Gilets Jaunes, on entre dans la phase répressive

 


                              Le 21 décembre, à Angoulême une cinquantaine de gilets jaunes ont assisté à un faux procès du Président de la République, et un pantin à son effigie a été décapité. La manifestation, déclarée en préfecture, était régulière sauf que    «le détail de son déroulement n’avait pas été précisé».

Une information judiciaire a été ouverte et trois organisateurs de la manif ont été mis en examen pour «provocation non suivie d’effets à la commission d’un crime», «outrage à personne dépositaire de l’autorité publique» et «déclaration incomplète ou inexacte d’une manifestation de nature à tromper sur son objet».

 

Ben merde.

Si dans une guignolade tu représentes une marionnette de Macron en public, tu risquerais donc cinq ans d’emprisonnement et 45 000 d’amende.
Les théâtreux devraient donc se méfier.

Je me suis souvent demandé qu’est-ce qui constitue l’outrage à personne dépositaire de l’autorité publique.
La liberté d’expression des articles 10 et 11 de la Déclaration des droits de l’homme et du citoyen de 1789, a valeur constitutionnelle.


Mais l’outrage est soumis à l’appréciation du magistrat. Par exemple, si tu dis que le président est un sacré connard, un enfoiré, un gangster, c’est l’appréciation du magistrat qui décidera s’il y a outrage ou pas.

L’article 433-5 du Code pénal dispose que le signe du majeur compte aussi, comme toute représentation écrite ou symbolique destiné à exprimer un manque de considération envers la fonction. Le plus inquiétant, c’est que cela concerne jusqu’à l’olibrius ayant une mission de service public comme un instituteur, un chauffeur de bus, voire un arbitre de sport.

(Olibrius: péj. individu qui se distingue par son excentricité stupide).
La phrase ci-dessus présente donc un manque de considération envers la fonction, exactement comme l’expression courante

« au chiotte l’arbitre ! ».

Je prend délibérément des risques en écrivant tout ça, mais c’est pour l’édification des foule; pour la bonne cause, quoi.
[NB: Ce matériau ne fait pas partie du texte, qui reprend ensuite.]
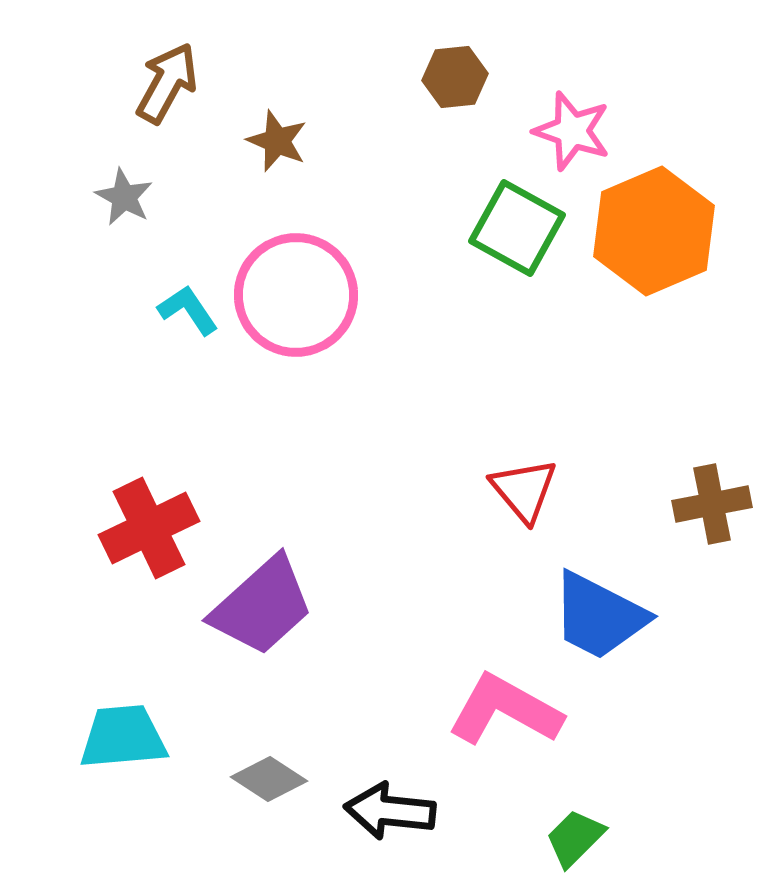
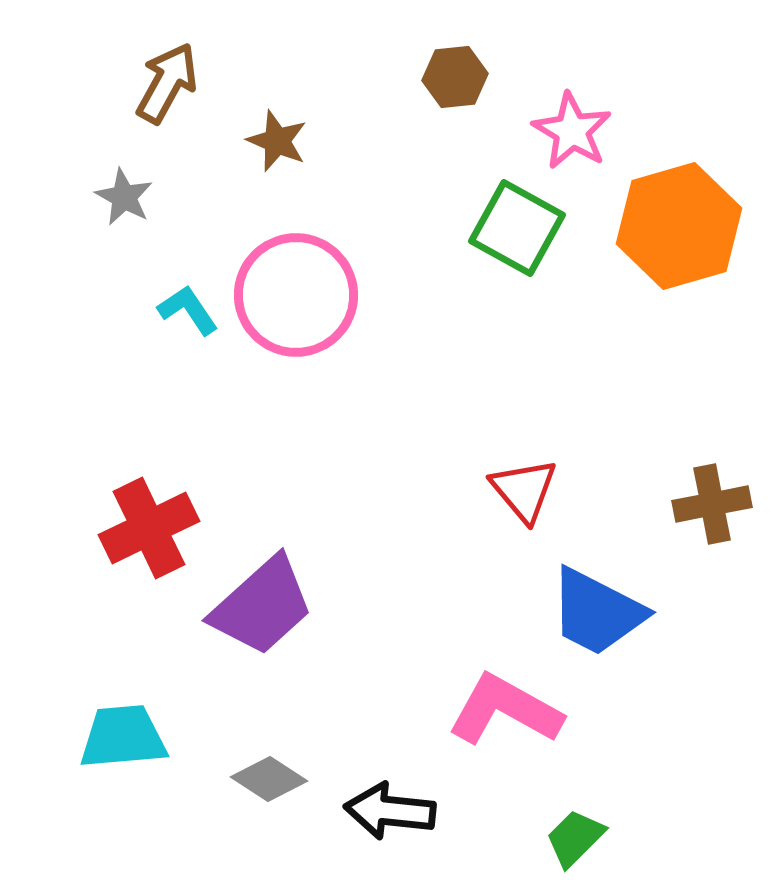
pink star: rotated 12 degrees clockwise
orange hexagon: moved 25 px right, 5 px up; rotated 7 degrees clockwise
blue trapezoid: moved 2 px left, 4 px up
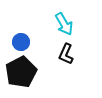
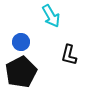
cyan arrow: moved 13 px left, 8 px up
black L-shape: moved 3 px right, 1 px down; rotated 10 degrees counterclockwise
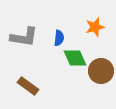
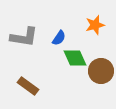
orange star: moved 2 px up
blue semicircle: rotated 28 degrees clockwise
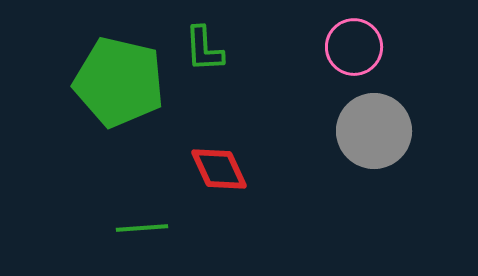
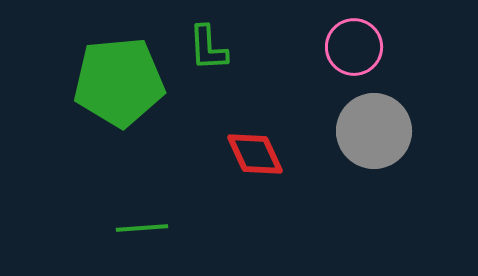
green L-shape: moved 4 px right, 1 px up
green pentagon: rotated 18 degrees counterclockwise
red diamond: moved 36 px right, 15 px up
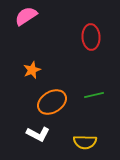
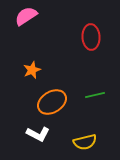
green line: moved 1 px right
yellow semicircle: rotated 15 degrees counterclockwise
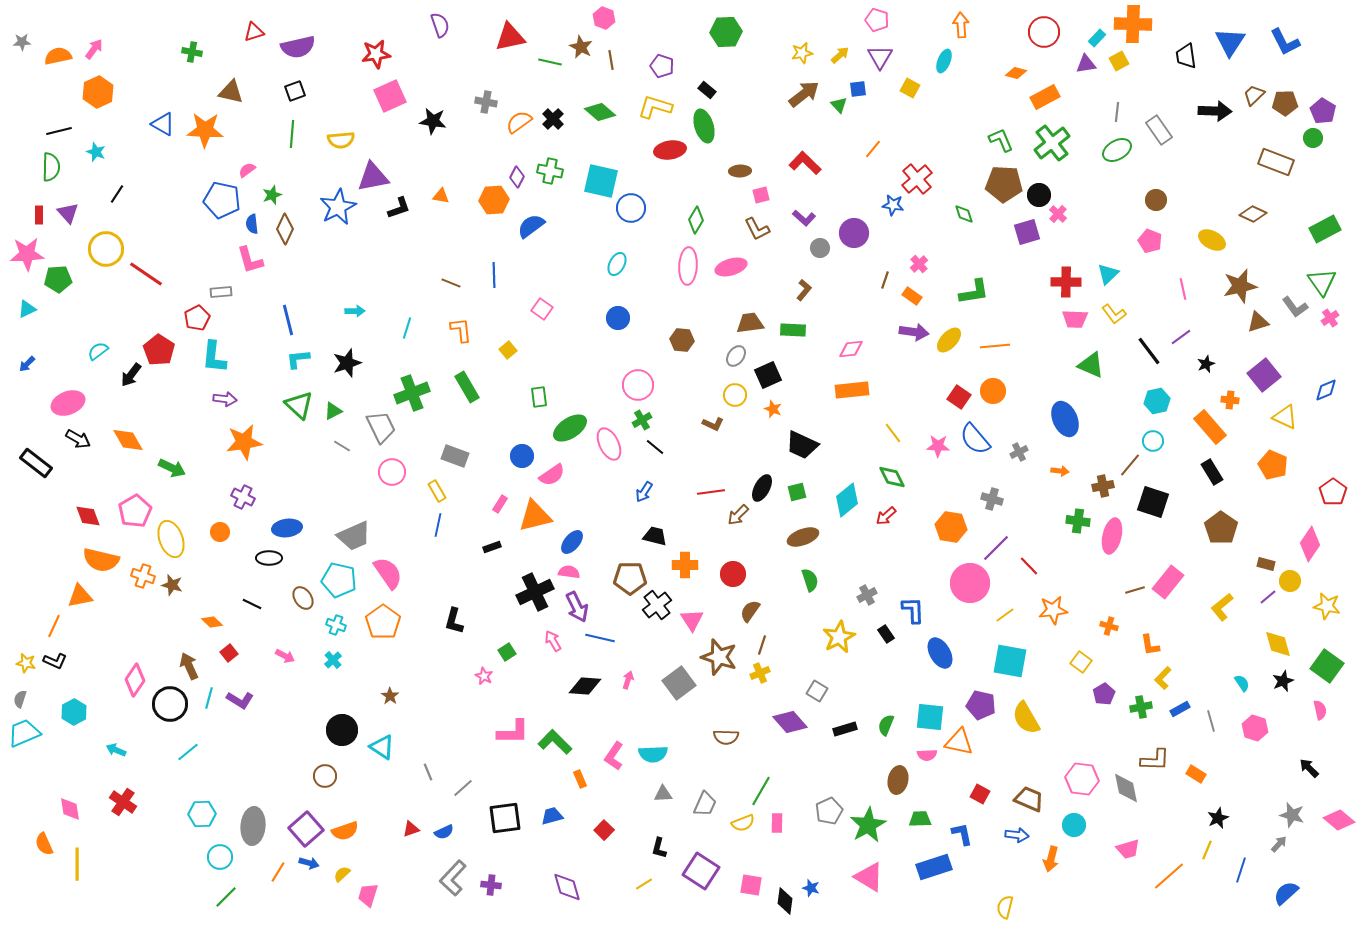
Là où y’a de quoi s’interroger, c’est que l’article du code cité dispose que l’outrage est constitué s’il n’est pas rendu public !
Oui madame. Il suffit d’avoir l’intention de commettre l’outrage et le balancer dans les gencives du concerné.
Si donc l’outrage est public, c’est moins grave. Cela devient une injure ( termes de mépris ou invective qui ne renferme l’imputation d’aucun fait).

Il faut donc absolument citer des faits. Précision: l’injure en privé est moins grave, on peut donc plaider dans ce sens si votre post sur Facebook n’a été lu que par vos trois amis.
Les juges ne chôment pas, en ce moment, alors je rappelle que mes intentions sont purement pédagogiques.

Loin de moi l’idée d’outrager d’injurier porte-cotons et jean-foutres.